- **Problem description**:
Quote word for word every line of the material from the one containing "Textile Motorcycle Jacket" through the one containing "percentage of visitors", including both of those lines.

Extracted page text data:
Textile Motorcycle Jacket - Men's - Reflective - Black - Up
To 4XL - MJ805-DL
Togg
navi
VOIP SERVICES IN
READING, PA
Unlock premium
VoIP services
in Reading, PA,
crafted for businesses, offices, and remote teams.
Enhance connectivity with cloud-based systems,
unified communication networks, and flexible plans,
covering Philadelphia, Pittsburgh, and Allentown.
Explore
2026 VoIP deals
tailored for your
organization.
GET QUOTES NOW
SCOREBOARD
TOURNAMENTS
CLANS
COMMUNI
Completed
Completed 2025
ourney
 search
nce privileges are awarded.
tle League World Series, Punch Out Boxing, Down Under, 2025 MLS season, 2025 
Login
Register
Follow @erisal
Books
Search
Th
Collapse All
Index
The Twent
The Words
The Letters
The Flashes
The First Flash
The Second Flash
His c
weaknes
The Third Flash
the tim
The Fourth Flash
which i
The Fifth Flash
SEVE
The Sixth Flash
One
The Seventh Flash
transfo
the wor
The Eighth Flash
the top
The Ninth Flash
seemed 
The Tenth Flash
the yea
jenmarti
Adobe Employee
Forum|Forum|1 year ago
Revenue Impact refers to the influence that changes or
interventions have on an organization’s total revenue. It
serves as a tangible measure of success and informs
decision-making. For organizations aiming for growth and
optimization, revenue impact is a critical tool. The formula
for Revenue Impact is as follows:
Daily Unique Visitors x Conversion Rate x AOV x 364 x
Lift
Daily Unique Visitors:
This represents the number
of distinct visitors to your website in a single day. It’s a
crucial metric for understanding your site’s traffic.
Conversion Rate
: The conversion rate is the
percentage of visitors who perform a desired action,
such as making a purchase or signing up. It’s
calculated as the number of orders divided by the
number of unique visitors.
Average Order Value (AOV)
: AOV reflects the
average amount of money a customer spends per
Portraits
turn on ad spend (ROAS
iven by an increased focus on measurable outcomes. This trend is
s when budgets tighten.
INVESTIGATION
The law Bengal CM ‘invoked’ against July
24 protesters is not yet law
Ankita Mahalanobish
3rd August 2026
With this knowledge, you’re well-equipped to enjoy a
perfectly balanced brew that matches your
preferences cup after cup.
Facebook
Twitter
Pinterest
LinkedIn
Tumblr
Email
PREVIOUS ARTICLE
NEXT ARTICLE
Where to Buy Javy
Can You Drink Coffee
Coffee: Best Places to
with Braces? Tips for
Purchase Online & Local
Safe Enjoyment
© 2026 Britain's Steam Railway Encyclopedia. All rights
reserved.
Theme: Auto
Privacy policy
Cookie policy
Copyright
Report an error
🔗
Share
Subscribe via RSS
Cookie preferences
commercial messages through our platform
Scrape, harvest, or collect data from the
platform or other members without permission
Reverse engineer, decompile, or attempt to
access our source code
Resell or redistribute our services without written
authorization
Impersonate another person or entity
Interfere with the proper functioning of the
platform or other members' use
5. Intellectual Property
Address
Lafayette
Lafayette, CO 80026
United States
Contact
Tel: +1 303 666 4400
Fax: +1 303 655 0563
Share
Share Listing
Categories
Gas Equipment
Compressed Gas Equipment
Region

==

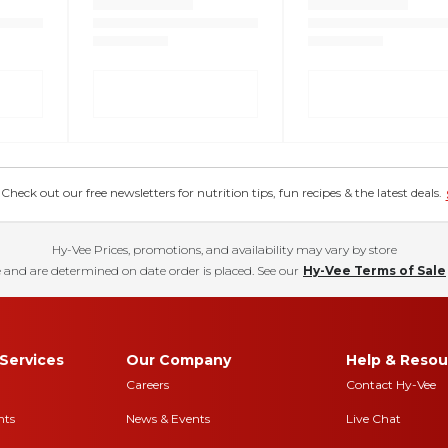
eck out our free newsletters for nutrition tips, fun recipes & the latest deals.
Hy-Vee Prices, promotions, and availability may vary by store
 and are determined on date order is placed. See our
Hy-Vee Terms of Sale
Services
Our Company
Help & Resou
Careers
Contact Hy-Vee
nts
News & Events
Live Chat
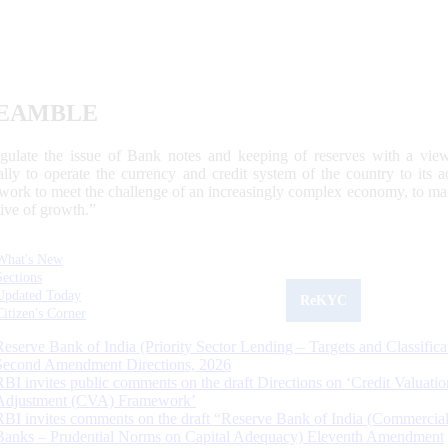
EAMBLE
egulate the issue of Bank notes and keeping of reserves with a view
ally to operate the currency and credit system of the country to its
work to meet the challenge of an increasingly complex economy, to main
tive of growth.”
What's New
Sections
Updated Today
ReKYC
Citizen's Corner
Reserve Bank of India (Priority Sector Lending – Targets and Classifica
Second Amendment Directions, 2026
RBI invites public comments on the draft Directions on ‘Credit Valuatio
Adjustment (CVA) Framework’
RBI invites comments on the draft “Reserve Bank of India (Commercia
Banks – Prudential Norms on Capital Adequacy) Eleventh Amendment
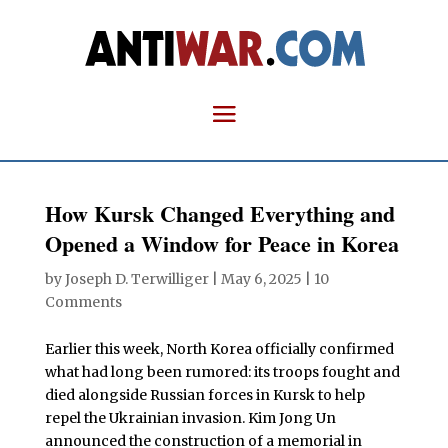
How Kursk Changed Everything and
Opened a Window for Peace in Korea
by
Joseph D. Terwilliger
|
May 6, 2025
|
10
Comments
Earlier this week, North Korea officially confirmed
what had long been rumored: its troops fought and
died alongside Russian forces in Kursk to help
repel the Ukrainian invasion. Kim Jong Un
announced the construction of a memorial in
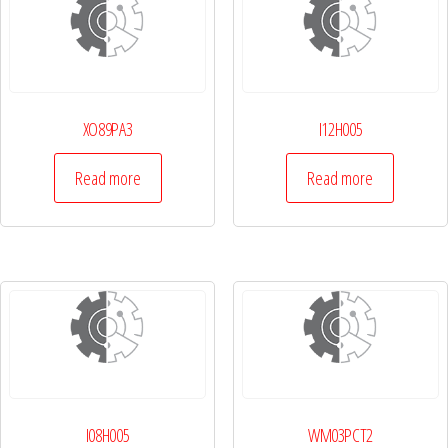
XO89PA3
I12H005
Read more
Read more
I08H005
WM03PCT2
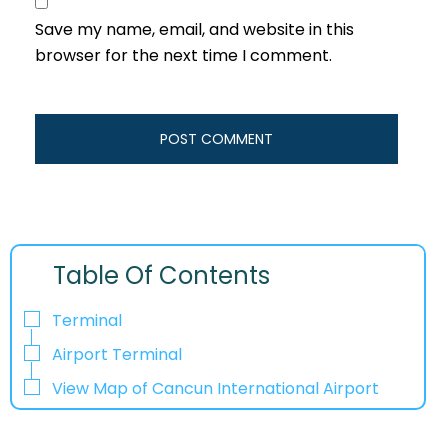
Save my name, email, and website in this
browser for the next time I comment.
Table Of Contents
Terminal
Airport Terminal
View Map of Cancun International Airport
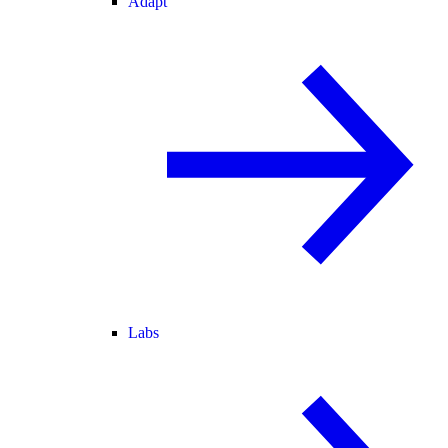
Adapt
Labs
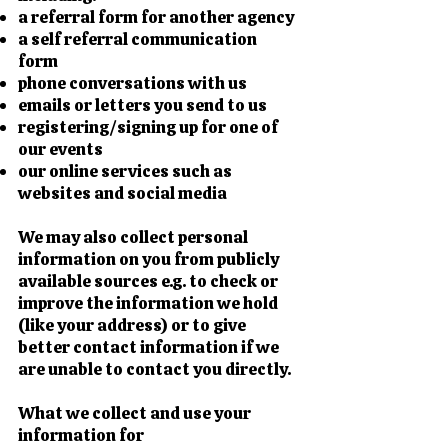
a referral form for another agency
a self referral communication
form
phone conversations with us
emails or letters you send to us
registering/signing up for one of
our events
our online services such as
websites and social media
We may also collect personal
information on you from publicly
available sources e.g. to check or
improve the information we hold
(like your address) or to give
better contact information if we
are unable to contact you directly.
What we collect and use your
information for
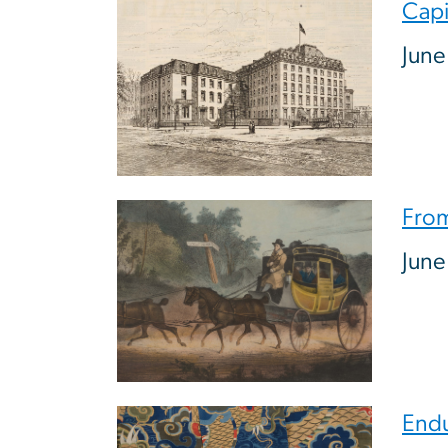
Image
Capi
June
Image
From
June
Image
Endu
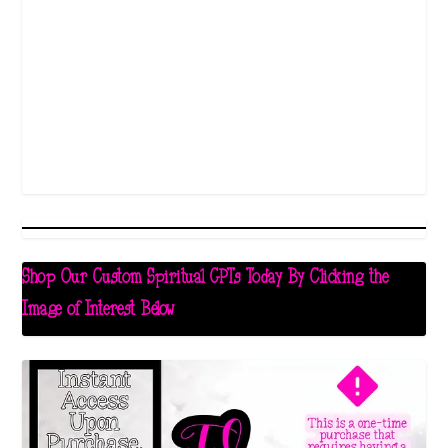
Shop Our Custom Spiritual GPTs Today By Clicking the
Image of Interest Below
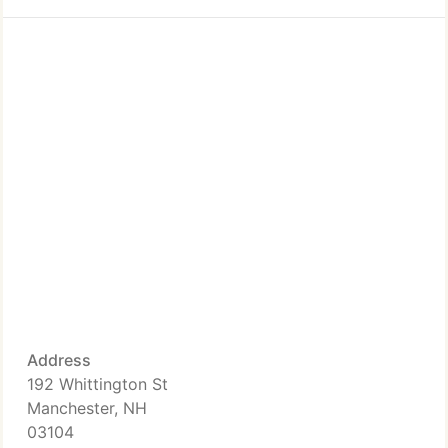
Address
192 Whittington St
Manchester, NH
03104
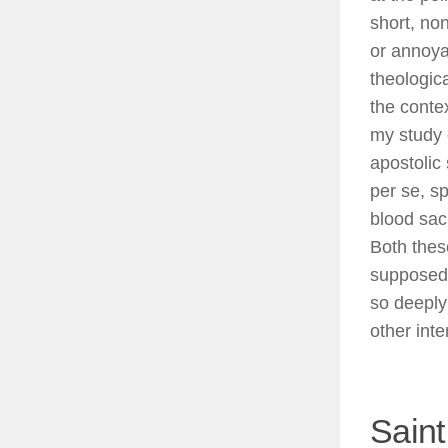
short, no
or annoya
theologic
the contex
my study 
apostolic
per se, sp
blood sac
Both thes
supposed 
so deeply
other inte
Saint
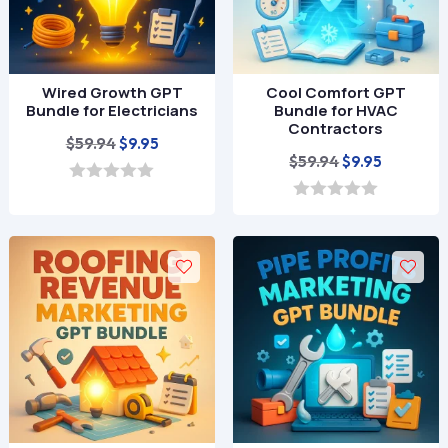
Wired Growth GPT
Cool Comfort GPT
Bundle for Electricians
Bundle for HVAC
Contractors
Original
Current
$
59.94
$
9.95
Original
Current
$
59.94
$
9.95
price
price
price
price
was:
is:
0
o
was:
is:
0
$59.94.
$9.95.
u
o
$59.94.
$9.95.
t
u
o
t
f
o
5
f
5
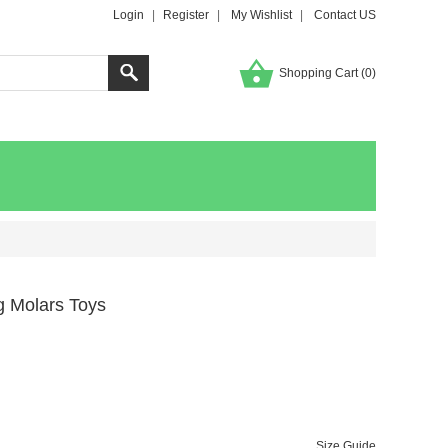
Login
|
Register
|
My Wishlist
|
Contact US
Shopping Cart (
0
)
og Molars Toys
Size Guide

- **Problem solution**:
Textile Motorcycle Jacket - Men's - Reflective - Black - Up
To 4XL - MJ805-DL
Togg
navi
VOIP SERVICES IN
READING, PA
Unlock premium
VoIP services
in Reading, PA,
crafted for businesses, offices, and remote teams.
Enhance connectivity with cloud-based systems,
unified communication networks, and flexible plans,
covering Philadelphia, Pittsburgh, and Allentown.
Explore
2026 VoIP deals
tailored for your
organization.
GET QUOTES NOW
SCOREBOARD
TOURNAMENTS
CLANS
COMMUNI
Completed
Completed 2025
ourney
 search
nce privileges are awarded.
tle League World Series, Punch Out Boxing, Down Under, 2025 MLS season, 2025 
Login
Register
Follow @erisal
Books
Search
Th
Collapse All
Index
The Twent
The Words
The Letters
The Flashes
The First Flash
The Second Flash
His c
weaknes
The Third Flash
the tim
The Fourth Flash
which i
The Fifth Flash
SEVE
The Sixth Flash
One
The Seventh Flash
transfo
the wor
The Eighth Flash
the top
The Ninth Flash
seemed 
The Tenth Flash
the yea
jenmarti
Adobe Employee
Forum|Forum|1 year ago
Revenue Impact refers to the influence that changes or
interventions have on an organization’s total revenue. It
serves as a tangible measure of success and informs
decision-making. For organizations aiming for growth and
optimization, revenue impact is a critical tool. The formula
for Revenue Impact is as follows:
Daily Unique Visitors x Conversion Rate x AOV x 364 x
Lift
Daily Unique Visitors:
This represents the number
of distinct visitors to your website in a single day. It’s a
crucial metric for understanding your site’s traffic.
Conversion Rate
: The conversion rate is the
percentage of visitors who perform a desired action,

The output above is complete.